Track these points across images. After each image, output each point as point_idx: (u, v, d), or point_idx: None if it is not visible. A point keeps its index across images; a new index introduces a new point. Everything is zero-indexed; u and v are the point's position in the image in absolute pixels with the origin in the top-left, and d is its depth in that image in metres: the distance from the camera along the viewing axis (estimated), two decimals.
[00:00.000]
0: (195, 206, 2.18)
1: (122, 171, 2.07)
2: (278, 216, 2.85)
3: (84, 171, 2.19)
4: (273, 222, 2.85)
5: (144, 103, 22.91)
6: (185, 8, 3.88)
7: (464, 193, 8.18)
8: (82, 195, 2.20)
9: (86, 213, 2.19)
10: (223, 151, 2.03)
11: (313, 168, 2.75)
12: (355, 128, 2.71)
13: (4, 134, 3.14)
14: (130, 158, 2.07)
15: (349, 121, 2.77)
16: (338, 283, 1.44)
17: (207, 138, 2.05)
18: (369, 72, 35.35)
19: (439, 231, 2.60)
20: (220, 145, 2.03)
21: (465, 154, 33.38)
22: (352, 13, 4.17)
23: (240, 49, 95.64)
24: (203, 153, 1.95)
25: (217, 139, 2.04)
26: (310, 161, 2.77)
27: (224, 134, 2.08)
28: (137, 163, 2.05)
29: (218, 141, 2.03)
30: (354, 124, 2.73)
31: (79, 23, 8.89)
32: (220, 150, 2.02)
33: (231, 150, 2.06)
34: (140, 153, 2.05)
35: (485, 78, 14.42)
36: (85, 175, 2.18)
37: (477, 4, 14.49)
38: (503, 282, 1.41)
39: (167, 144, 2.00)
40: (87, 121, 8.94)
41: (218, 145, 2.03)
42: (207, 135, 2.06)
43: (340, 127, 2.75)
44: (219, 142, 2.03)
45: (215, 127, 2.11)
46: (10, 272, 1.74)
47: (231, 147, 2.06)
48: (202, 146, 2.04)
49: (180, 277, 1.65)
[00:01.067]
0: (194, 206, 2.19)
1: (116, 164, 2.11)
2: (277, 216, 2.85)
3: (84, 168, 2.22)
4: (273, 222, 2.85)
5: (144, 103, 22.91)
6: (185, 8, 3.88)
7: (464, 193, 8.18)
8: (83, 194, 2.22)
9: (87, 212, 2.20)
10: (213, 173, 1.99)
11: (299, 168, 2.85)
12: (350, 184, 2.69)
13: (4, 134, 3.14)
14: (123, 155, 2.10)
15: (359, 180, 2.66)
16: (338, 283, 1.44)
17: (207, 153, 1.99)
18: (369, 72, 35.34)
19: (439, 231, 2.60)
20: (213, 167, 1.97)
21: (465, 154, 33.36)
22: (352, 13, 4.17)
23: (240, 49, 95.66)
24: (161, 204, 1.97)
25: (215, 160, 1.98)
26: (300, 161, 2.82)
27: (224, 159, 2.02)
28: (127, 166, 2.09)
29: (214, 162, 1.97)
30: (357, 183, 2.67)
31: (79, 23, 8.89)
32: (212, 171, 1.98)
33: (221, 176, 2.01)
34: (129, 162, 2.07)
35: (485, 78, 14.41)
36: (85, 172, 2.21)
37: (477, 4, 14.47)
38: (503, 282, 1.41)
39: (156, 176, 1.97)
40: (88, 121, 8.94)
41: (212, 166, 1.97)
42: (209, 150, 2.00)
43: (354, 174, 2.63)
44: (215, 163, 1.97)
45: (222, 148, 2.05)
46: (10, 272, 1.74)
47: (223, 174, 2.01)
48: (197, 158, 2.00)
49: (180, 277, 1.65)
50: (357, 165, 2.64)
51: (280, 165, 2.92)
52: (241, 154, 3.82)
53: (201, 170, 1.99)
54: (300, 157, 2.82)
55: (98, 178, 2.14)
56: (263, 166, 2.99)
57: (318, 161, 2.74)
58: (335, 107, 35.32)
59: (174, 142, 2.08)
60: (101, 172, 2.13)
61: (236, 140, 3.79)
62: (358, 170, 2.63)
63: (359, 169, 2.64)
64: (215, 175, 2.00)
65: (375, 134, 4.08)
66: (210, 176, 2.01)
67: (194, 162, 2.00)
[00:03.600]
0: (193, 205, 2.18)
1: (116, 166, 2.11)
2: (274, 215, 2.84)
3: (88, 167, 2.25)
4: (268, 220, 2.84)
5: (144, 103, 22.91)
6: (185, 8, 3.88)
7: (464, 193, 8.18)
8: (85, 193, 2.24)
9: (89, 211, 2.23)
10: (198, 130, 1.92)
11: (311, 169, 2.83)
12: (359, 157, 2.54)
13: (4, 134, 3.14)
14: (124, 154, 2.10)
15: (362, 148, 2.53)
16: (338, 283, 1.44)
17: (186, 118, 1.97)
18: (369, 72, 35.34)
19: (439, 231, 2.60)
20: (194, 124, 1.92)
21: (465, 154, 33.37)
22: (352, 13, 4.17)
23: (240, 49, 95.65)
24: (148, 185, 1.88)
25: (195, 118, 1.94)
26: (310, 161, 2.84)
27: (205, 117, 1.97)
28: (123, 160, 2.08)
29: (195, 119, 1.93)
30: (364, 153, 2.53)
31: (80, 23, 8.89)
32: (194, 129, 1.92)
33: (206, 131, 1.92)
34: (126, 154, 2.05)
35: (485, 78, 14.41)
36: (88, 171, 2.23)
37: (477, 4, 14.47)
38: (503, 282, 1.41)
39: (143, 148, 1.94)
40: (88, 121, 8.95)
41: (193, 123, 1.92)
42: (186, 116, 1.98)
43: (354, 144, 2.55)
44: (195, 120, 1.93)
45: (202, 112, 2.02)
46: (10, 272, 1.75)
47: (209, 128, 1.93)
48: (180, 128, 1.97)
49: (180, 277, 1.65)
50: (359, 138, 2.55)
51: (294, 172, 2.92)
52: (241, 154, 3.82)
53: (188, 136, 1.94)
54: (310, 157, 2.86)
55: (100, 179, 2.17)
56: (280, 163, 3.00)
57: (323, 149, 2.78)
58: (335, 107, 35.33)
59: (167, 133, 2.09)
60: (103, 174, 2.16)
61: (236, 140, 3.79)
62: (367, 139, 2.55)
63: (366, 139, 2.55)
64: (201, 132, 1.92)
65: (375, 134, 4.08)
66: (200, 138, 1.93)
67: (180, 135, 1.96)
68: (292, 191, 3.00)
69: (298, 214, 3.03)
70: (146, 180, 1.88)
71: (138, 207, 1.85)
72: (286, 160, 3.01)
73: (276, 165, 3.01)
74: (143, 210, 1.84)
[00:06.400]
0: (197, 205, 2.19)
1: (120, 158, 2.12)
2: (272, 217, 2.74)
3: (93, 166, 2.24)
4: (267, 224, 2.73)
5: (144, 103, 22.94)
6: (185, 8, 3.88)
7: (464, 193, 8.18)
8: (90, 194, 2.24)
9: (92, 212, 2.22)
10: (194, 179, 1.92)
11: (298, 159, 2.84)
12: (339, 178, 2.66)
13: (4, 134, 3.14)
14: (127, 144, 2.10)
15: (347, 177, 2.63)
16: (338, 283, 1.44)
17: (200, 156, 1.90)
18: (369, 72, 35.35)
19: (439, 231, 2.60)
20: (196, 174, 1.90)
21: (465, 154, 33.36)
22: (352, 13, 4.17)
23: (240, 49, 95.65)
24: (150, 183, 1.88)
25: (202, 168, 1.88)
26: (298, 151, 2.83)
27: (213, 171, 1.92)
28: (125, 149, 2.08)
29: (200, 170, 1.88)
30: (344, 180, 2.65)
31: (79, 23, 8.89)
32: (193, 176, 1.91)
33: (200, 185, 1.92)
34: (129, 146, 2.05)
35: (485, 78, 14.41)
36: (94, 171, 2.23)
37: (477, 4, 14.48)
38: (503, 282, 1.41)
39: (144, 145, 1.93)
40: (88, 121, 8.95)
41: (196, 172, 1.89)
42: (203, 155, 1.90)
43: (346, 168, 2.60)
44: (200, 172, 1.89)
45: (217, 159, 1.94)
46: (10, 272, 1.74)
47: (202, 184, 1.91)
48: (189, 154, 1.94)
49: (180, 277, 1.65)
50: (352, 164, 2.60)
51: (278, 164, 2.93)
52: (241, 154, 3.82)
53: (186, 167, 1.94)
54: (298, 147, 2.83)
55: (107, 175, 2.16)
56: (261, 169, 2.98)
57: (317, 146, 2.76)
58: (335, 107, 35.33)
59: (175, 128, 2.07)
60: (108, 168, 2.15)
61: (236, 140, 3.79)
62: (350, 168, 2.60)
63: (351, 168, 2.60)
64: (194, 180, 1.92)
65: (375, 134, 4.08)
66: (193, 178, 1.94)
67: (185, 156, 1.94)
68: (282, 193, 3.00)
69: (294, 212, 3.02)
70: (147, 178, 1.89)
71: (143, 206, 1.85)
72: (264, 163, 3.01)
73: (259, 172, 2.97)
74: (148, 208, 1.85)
******
■ **Assigned task**
Reproduce verbatim only the segment of the listing bounded by the line containing "27: (224, 134, 2.08)" and the line containing "51: (280, 165, 2.92)", with both boundary lines included.

■ **Exercise answer**
27: (224, 134, 2.08)
28: (137, 163, 2.05)
29: (218, 141, 2.03)
30: (354, 124, 2.73)
31: (79, 23, 8.89)
32: (220, 150, 2.02)
33: (231, 150, 2.06)
34: (140, 153, 2.05)
35: (485, 78, 14.42)
36: (85, 175, 2.18)
37: (477, 4, 14.49)
38: (503, 282, 1.41)
39: (167, 144, 2.00)
40: (87, 121, 8.94)
41: (218, 145, 2.03)
42: (207, 135, 2.06)
43: (340, 127, 2.75)
44: (219, 142, 2.03)
45: (215, 127, 2.11)
46: (10, 272, 1.74)
47: (231, 147, 2.06)
48: (202, 146, 2.04)
49: (180, 277, 1.65)
[00:01.067]
0: (194, 206, 2.19)
1: (116, 164, 2.11)
2: (277, 216, 2.85)
3: (84, 168, 2.22)
4: (273, 222, 2.85)
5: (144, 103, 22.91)
6: (185, 8, 3.88)
7: (464, 193, 8.18)
8: (83, 194, 2.22)
9: (87, 212, 2.20)
10: (213, 173, 1.99)
11: (299, 168, 2.85)
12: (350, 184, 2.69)
13: (4, 134, 3.14)
14: (123, 155, 2.10)
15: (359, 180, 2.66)
16: (338, 283, 1.44)
17: (207, 153, 1.99)
18: (369, 72, 35.34)
19: (439, 231, 2.60)
20: (213, 167, 1.97)
21: (465, 154, 33.36)
22: (352, 13, 4.17)
23: (240, 49, 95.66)
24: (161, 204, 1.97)
25: (215, 160, 1.98)
26: (300, 161, 2.82)
27: (224, 159, 2.02)
28: (127, 166, 2.09)
29: (214, 162, 1.97)
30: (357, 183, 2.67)
31: (79, 23, 8.89)
32: (212, 171, 1.98)
33: (221, 176, 2.01)
34: (129, 162, 2.07)
35: (485, 78, 14.41)
36: (85, 172, 2.21)
37: (477, 4, 14.47)
38: (503, 282, 1.41)
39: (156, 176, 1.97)
40: (88, 121, 8.94)
41: (212, 166, 1.97)
42: (209, 150, 2.00)
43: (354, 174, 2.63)
44: (215, 163, 1.97)
45: (222, 148, 2.05)
46: (10, 272, 1.74)
47: (223, 174, 2.01)
48: (197, 158, 2.00)
49: (180, 277, 1.65)
50: (357, 165, 2.64)
51: (280, 165, 2.92)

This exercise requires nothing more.